Your objective: Output exactly the lines below, starting with the line that has "Figure 9. Column" and going on through the line that has "Figure 2. Exemplary", both included, and no other lines.

Records for this exercise:
_ _ _ _
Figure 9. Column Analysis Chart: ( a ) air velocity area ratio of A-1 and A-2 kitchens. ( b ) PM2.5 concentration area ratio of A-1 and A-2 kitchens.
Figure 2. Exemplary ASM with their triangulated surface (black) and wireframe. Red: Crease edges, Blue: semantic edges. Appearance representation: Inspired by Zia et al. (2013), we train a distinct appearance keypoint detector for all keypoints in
_ _ _ _
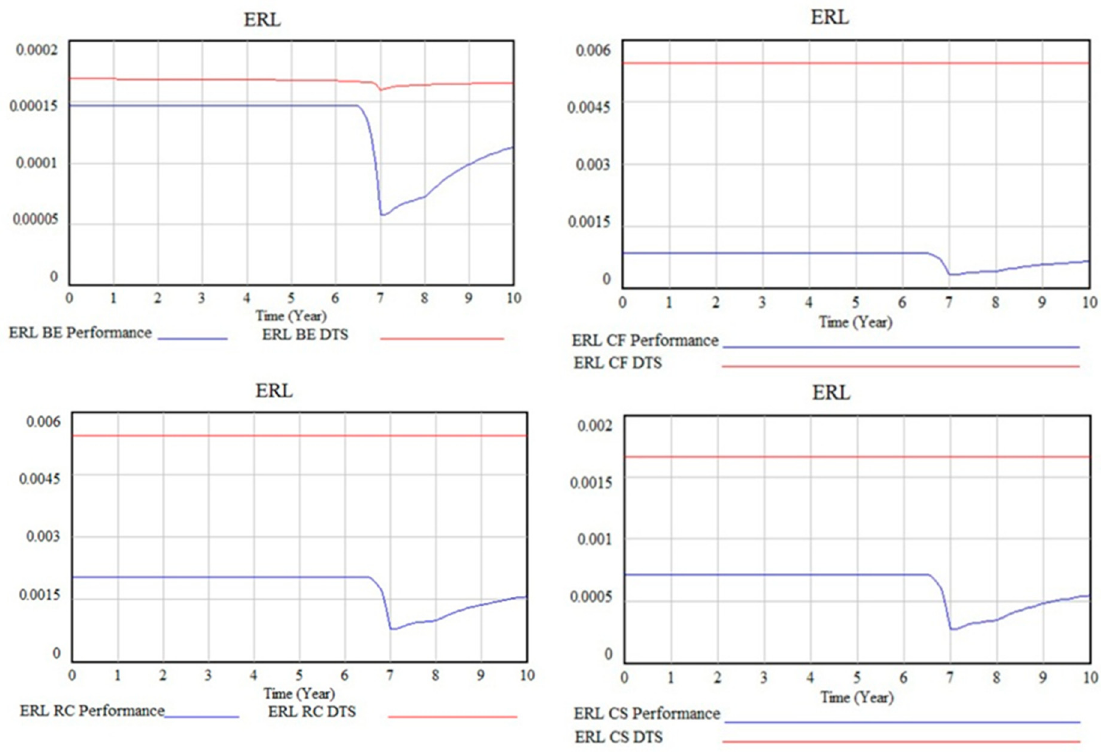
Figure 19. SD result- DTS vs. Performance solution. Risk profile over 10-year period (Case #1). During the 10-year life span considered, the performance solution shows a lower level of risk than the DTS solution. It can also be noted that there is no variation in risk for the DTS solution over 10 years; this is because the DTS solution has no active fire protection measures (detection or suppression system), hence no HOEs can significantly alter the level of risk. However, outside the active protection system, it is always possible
_ _ _ _
Solution to this problem:
Figure 9. Column Analysis Chart: ( a ) air velocity area ratio of A-1 and A-2 kitchens. ( b ) PM2.5 concentration area ratio of A-1 and A-2 kitchens.
Figure 2. Exemplary ASM with their triangulated surface (black) and wireframe. Red: Crease edges, Blue: semantic edges. Appearance representation: Inspired by Zia et al. (2013), we train a distinct appearance keypoint detector for all keypoints in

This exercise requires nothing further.